Puigdemont faz pacto para retornar ao poder

Ex-presidente da Catalunha firma acordo para tentar assumir novamente governo regional. Entre opções cogitadas, está sua posse por teleconferência desde Bruxelas, onde está foragido da Justiça espanhola.Os dois maiores partidos separatistas da Catalunha chegaram a um acordo para tentar levar novamente o ex-presidente da Catalunha, Carles Puigdemont, à chefia do governo da região, informaram nesta quarta-feira (10/01), fontes das duas legendas.

O acordo aconteceu na noite de terça-feira em uma reunião em Bruxelas entre Marta Rovira, dirigente da Esquerda Republicana da Catalunha (ERC), e o próprio Puigdemont, em nome da coalizão Juntos pela Catalunha (JxCat).

Puigdemont se encontra na capital belga, foragido da Justiça da Espanha, que o investiga por vários supostos crimes relacionados com o processo de independência da Catalunha.

Os partidos separatistas cogitam a possibilidade de que Puigdemont assuma a presidência catalã à distância, anunciando seu programa de governo por videoconferência ou através de um outro deputado que o represente.

A intenção de Puigdemont é retornar à Espanha – onde é alvo de um mandado de prisão – após tomar posse.

A primeira sessão do novo Parlamento catalão está marcada para a próxima quarta-feira. Depois, os partidos teriam até dia 31 de janeiro para debater sobre a posse do novo chefe de governo regional.

Nas eleições regionais antecipadas de 21 de dezembro, o JxCat se firmou como maior força separatista no Parlamento, elegendo 34 deputados. O ERC conseguiu 32 do total de 135 assentos. O outro partido independentista, a Candidatura de Unidade Popular (CUP), conseguiu quatro cadeiras. Juntas, as agremiações detêm maioria absoluta de 70 deputados. Entretanto, cinco deputados separatistas estão na Bélgica, incluindo Puigdemont, e três outros estão presos na Espanha.

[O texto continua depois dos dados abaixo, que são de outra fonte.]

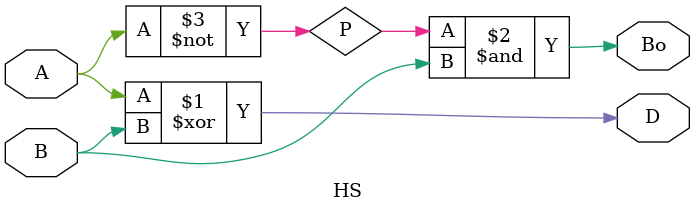
<source format=v>
`timescale 1ns / 1ps


module HS(D,Bo, A, B);
input A, B;
output D, Bo;
wire P;
xor G1(D, A, B);
not (P,A);
and G2(Bo, P, B); 
endmodule

</source>
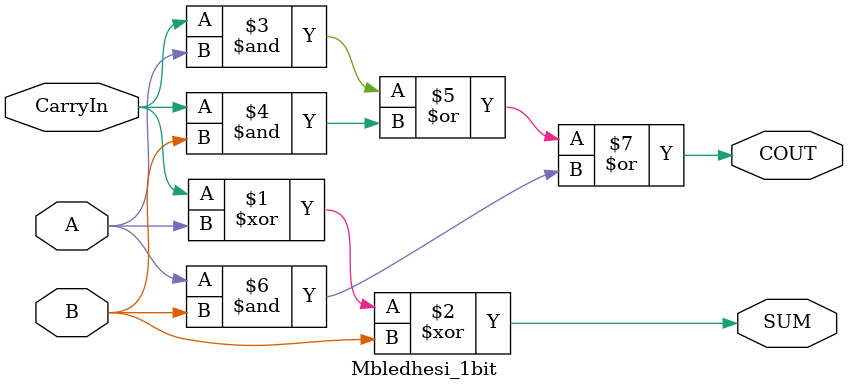
<source format=v>
`timescale 1ns / 1ps


module Mbledhesi_1bit(
	input A,
	input B,
	input CarryIn,
	output SUM,
	output COUT
);

assign SUM = CarryIn ^ A ^ B;
assign COUT = CarryIn & A | CarryIn & B | A & B ; 
    
    
endmodule
</source>
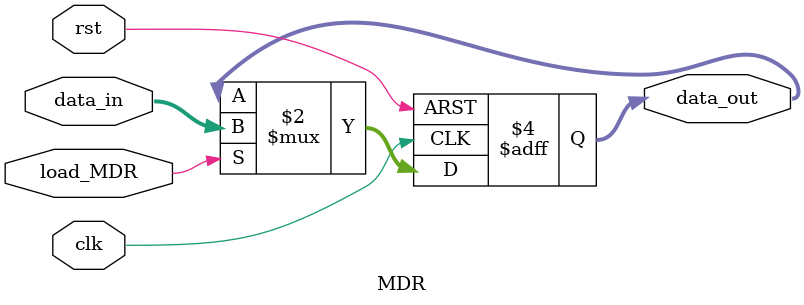
<source format=v>
`timescale 1ns / 1ps



module MDR(
    input clk,
    input rst,
    input wire [15:0] data_in,
    input wire load_MDR,      // control load by F2+F7+F11+F15+F18+F21+F24+F28+F29+F48
    
    output reg [15:0] data_out
    );
        
    always @(posedge clk or posedge rst) begin
        if(rst)
            data_out <= 16'b0;
        else if(load_MDR)
            data_out <= data_in;
            
     end
endmodule

</source>
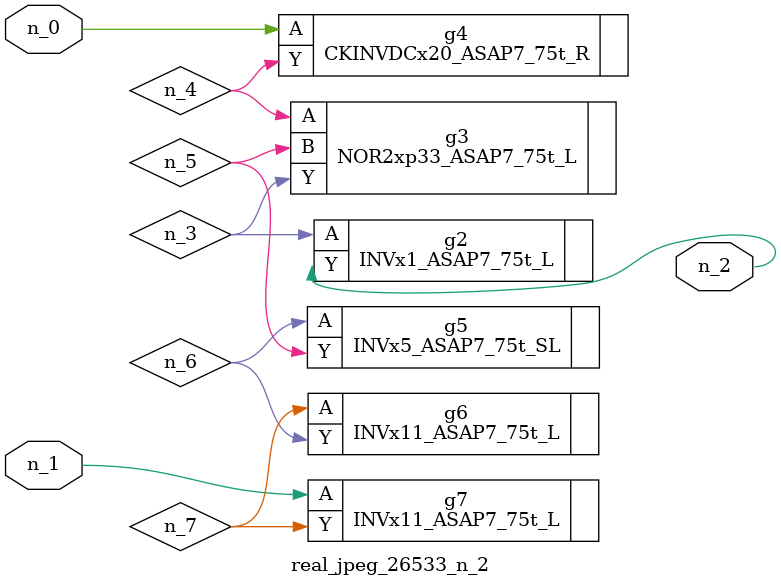
<source format=v>
module real_jpeg_26533_n_2 (n_1, n_0, n_2);

input n_1;
input n_0;

output n_2;

wire n_5;
wire n_4;
wire n_6;
wire n_7;
wire n_3;

CKINVDCx20_ASAP7_75t_R g4 ( 
.A(n_0),
.Y(n_4)
);

INVx11_ASAP7_75t_L g7 ( 
.A(n_1),
.Y(n_7)
);

INVx1_ASAP7_75t_L g2 ( 
.A(n_3),
.Y(n_2)
);

NOR2xp33_ASAP7_75t_L g3 ( 
.A(n_4),
.B(n_5),
.Y(n_3)
);

INVx5_ASAP7_75t_SL g5 ( 
.A(n_6),
.Y(n_5)
);

INVx11_ASAP7_75t_L g6 ( 
.A(n_7),
.Y(n_6)
);


endmodule
</source>
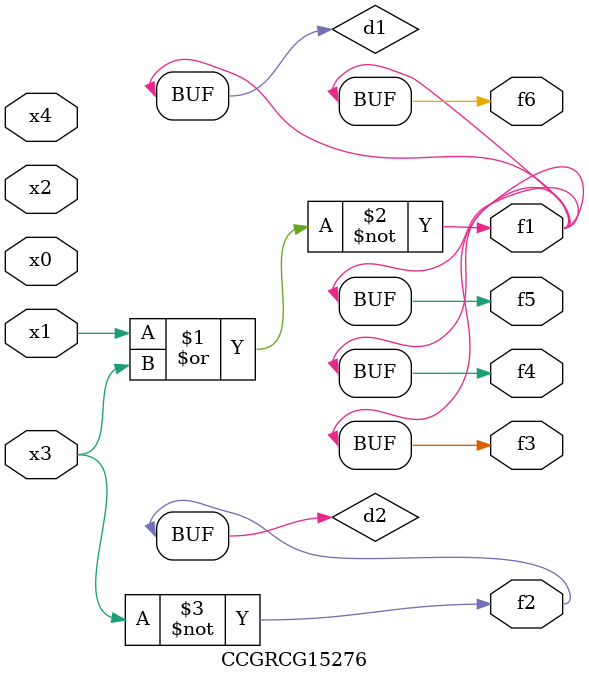
<source format=v>
module CCGRCG15276(
	input x0, x1, x2, x3, x4,
	output f1, f2, f3, f4, f5, f6
);

	wire d1, d2;

	nor (d1, x1, x3);
	not (d2, x3);
	assign f1 = d1;
	assign f2 = d2;
	assign f3 = d1;
	assign f4 = d1;
	assign f5 = d1;
	assign f6 = d1;
endmodule

</source>
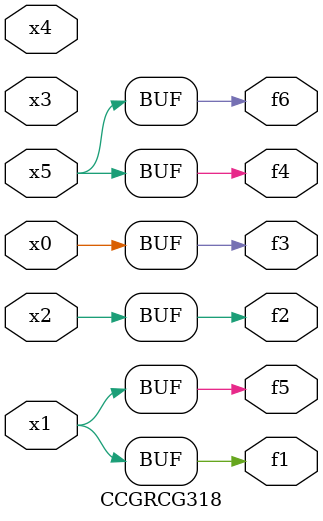
<source format=v>
module CCGRCG318(
	input x0, x1, x2, x3, x4, x5,
	output f1, f2, f3, f4, f5, f6
);
	assign f1 = x1;
	assign f2 = x2;
	assign f3 = x0;
	assign f4 = x5;
	assign f5 = x1;
	assign f6 = x5;
endmodule

</source>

Há dúvidas sobre se seria possível que Puigdemont retorne a Espanha sem que seja preso. Além disso, o novo Parlamento pode ser constituído sem a presença de todos os deputados, mas eles têm que votar pessoalmente para eleger o novo chefe de governo regional. Uma ideia entre os separatistas é tentar mudar as regras do Parlamento, para possibilitar a participação parlamentar à distância.

Os partidos fiéis ao governo espanhol querem impedir uma formação de governo à distância. "Ninguém pode se tornar chefe governo da Catalunha estando na Bélgica", disse a presidente na Catalunha do partido Ciudadanos, Ines Arrimadas.